You know how old electronics seem to pile up in your basement and closets and bedroom corners, right? Your 20-year-old TV set with now slowly dimming picture, your old 50Hz PC that was never of any use but still works, the newer but still ancient PC that could just barely run Fracas to bring comfort into those lonely winter evenings, the cassette-player that was a relic even before CDs hit the public and so on.
That stuff is often hard to get rid of, not only because of sentimental value but because it's not ordinary waste. You can't just drop it in the bin and say goodbye. You can't leave it next to the trash outside and feel good about yourself. At least you shouldn't. You need to PAY to get someone to haul that crap away, that crap that still works even though there hasn't been any need for it to work in a decade or more.

Well, long and winding story shorter, here where I live once a year the city has these dudes in trucks go around picking up people's old electronics and dangerous waste for free, if you can haul it at their stop-points yourself. They stopped at two places in this part of town, and luckily we live almost right between those points so when last night we carried old computers, monitors, VCRs and radios out, we were able to split the pile of junk into two and haul half the stuff to the first stop and the other half to the second stop.
First we hauled the biggest monitor and the pc it came with to the first stop that we thought was the harder one to reach.
The journey was pretty taxing because we had to carry the stuff by hand, we don't have a car and our old baby carriage was stolen some years ago (oddly enough it was the only thing that was stolen that time. Breaking into the basement surely couldn't have been easy and the expensive smaller stuff wasn't even moved from it's spot). We were at the stop 10 minutes before the trucks came so after that job well done we were stupidly optimistic about the second trip.
We, the idiots of the play, also thought that we might as well throw out more old electronics while we're at it, since it's so easy.

I won't go into greater detail about the second trip because it felt longer than it really was and I remember it too well.
I'll just say that the voyage was of frustration, anger, despair and perspiration. The bags, ALL the bags we carried that stuff out in broke just 50 metres away from our door and the stop was further away than we had originally thought. The trucks scared us as they had left the previous stop 10 minutes before they should have and we were still a long way from the second stop when they drove past us. Bits and pieces of the stuff dropped on the ground on the way there.
But, here I am writing this and all that yesterday's technology is resting in pieces in the grave, so everything turned out fine. We got that shit loaded onto the trucks in time and picked up the little plastic stuff we dropped on the way back home. Thankfully individual keys from keyboards aren't difficult to get rid of.
It had started snowing just the night before so the slippery ground really helped us when we resorted to dragging the stuff from the power cords. I felt a bit like Django.

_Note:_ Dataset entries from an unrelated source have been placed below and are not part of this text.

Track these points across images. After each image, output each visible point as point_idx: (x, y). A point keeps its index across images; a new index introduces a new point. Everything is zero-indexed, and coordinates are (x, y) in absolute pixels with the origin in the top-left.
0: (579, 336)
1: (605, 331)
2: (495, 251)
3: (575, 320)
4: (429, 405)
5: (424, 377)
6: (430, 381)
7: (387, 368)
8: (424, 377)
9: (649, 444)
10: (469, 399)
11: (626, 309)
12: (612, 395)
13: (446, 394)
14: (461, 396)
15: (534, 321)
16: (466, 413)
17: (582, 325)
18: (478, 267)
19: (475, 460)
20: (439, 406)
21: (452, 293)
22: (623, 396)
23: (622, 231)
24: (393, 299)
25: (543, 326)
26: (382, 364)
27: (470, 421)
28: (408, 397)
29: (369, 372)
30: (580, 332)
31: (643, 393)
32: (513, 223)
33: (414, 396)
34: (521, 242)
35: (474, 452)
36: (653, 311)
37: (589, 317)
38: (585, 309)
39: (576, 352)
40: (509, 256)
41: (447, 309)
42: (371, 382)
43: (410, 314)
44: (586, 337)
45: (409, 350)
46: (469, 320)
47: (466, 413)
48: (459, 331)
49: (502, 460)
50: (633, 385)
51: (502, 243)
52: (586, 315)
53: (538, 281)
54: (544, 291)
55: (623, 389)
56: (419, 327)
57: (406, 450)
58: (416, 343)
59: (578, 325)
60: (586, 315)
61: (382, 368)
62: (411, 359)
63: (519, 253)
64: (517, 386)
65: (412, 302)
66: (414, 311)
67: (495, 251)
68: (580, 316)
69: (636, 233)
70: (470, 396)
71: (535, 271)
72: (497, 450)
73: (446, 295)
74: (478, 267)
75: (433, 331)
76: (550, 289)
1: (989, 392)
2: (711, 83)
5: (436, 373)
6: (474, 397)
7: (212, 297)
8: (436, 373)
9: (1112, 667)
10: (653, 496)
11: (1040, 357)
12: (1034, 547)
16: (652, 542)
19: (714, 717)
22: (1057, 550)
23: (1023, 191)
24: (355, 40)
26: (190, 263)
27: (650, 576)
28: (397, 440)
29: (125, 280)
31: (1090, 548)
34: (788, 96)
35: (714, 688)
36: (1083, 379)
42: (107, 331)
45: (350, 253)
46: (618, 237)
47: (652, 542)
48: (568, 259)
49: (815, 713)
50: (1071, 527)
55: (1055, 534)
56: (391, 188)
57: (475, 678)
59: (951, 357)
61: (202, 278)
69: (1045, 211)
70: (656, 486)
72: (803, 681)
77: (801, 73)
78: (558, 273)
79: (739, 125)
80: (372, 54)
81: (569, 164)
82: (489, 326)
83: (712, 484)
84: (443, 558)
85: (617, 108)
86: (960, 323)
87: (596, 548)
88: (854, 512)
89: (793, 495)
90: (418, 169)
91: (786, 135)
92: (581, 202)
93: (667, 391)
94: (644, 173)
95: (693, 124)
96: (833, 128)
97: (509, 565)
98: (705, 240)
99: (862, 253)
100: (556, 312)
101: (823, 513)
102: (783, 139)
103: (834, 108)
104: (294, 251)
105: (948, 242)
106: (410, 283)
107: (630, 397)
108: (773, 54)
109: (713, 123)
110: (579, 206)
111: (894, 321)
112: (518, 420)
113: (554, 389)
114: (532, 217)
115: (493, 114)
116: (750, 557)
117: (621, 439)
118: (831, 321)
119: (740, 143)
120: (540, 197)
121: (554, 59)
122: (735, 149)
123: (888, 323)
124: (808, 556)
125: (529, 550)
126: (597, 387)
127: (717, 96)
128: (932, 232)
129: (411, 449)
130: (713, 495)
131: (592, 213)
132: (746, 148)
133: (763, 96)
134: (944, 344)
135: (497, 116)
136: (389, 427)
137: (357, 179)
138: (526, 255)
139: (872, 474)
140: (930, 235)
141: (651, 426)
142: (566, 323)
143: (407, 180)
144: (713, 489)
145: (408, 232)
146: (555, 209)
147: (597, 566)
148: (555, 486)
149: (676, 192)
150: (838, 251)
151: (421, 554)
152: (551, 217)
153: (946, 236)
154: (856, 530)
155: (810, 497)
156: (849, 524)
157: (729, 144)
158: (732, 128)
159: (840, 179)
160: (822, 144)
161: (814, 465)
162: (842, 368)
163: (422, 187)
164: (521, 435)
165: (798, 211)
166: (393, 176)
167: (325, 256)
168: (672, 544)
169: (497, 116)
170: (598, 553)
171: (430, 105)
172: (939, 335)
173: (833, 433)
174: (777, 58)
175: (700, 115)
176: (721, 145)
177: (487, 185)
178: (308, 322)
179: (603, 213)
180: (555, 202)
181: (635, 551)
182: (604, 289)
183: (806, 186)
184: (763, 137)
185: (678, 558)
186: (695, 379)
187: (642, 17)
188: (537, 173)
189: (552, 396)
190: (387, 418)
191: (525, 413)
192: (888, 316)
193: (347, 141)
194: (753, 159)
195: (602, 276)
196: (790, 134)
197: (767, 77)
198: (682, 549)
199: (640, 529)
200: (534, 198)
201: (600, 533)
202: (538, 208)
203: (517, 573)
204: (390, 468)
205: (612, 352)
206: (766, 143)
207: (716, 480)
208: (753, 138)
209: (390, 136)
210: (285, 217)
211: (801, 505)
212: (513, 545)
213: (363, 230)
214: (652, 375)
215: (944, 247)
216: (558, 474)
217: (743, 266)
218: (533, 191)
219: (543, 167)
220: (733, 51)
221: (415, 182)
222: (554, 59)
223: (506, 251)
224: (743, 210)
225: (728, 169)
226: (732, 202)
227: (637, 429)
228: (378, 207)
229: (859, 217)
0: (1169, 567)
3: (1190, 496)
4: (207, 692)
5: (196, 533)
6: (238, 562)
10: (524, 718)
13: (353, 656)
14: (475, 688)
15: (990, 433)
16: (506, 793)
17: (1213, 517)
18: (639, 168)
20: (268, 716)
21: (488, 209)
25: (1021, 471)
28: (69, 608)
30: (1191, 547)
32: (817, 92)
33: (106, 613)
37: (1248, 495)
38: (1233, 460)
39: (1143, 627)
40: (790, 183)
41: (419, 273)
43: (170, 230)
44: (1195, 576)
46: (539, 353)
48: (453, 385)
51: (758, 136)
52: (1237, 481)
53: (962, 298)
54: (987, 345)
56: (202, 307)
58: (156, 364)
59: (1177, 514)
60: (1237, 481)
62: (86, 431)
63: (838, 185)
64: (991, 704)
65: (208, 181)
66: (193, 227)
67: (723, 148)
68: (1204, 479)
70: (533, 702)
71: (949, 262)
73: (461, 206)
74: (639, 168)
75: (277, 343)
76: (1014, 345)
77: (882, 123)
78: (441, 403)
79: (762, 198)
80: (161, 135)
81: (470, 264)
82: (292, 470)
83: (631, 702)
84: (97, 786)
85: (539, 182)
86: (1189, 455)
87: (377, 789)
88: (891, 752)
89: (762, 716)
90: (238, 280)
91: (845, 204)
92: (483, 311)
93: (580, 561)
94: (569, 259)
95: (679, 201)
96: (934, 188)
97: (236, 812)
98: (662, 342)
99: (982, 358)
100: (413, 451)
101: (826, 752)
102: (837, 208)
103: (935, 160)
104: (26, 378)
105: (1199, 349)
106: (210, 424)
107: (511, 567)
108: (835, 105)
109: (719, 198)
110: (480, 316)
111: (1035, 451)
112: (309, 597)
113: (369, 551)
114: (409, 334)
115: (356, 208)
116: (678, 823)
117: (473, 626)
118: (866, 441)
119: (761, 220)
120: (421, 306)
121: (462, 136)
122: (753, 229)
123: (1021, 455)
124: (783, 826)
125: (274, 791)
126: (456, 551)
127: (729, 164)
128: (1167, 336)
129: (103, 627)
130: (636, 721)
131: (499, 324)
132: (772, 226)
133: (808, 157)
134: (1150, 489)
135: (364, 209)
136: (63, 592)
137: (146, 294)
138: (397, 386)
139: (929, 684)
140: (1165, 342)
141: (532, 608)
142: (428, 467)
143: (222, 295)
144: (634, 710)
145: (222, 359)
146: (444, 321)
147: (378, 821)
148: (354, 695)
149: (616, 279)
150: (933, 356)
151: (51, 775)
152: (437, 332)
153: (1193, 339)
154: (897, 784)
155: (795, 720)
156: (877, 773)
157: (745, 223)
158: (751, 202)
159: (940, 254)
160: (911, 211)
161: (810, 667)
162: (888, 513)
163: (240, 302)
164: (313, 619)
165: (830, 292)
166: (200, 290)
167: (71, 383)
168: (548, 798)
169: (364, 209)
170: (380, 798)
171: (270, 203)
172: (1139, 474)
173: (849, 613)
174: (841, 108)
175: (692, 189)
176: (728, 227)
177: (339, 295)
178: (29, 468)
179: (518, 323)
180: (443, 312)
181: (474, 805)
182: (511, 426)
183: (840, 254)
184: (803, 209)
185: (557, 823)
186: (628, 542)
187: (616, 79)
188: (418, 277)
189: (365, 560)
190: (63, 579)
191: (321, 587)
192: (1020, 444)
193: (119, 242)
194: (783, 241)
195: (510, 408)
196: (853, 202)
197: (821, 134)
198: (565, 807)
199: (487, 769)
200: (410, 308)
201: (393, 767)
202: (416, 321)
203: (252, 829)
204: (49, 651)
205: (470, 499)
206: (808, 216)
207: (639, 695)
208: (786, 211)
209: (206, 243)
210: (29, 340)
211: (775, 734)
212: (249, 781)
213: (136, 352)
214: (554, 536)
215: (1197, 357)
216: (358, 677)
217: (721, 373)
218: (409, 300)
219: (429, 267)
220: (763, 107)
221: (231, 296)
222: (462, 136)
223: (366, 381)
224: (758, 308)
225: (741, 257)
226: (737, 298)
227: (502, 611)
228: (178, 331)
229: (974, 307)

Modern technology isn't as durable, but it weights little and takes up little space, so carrying it out of the house is at least way easier, even if you must do it way more often.
I'm sore now, but I had fun. Doing stuff like this always makes me feel more of a man than the mouse I am.

By the way, it's still snowing. Odd, the past decade it's started snowing later and later, even as late as New Year's Eve, and the winter has usually lasted about two weeks with odd weather. It's almost like the winters from my childhood, and I am sure that now I jinxed it and tomorrow it's melted.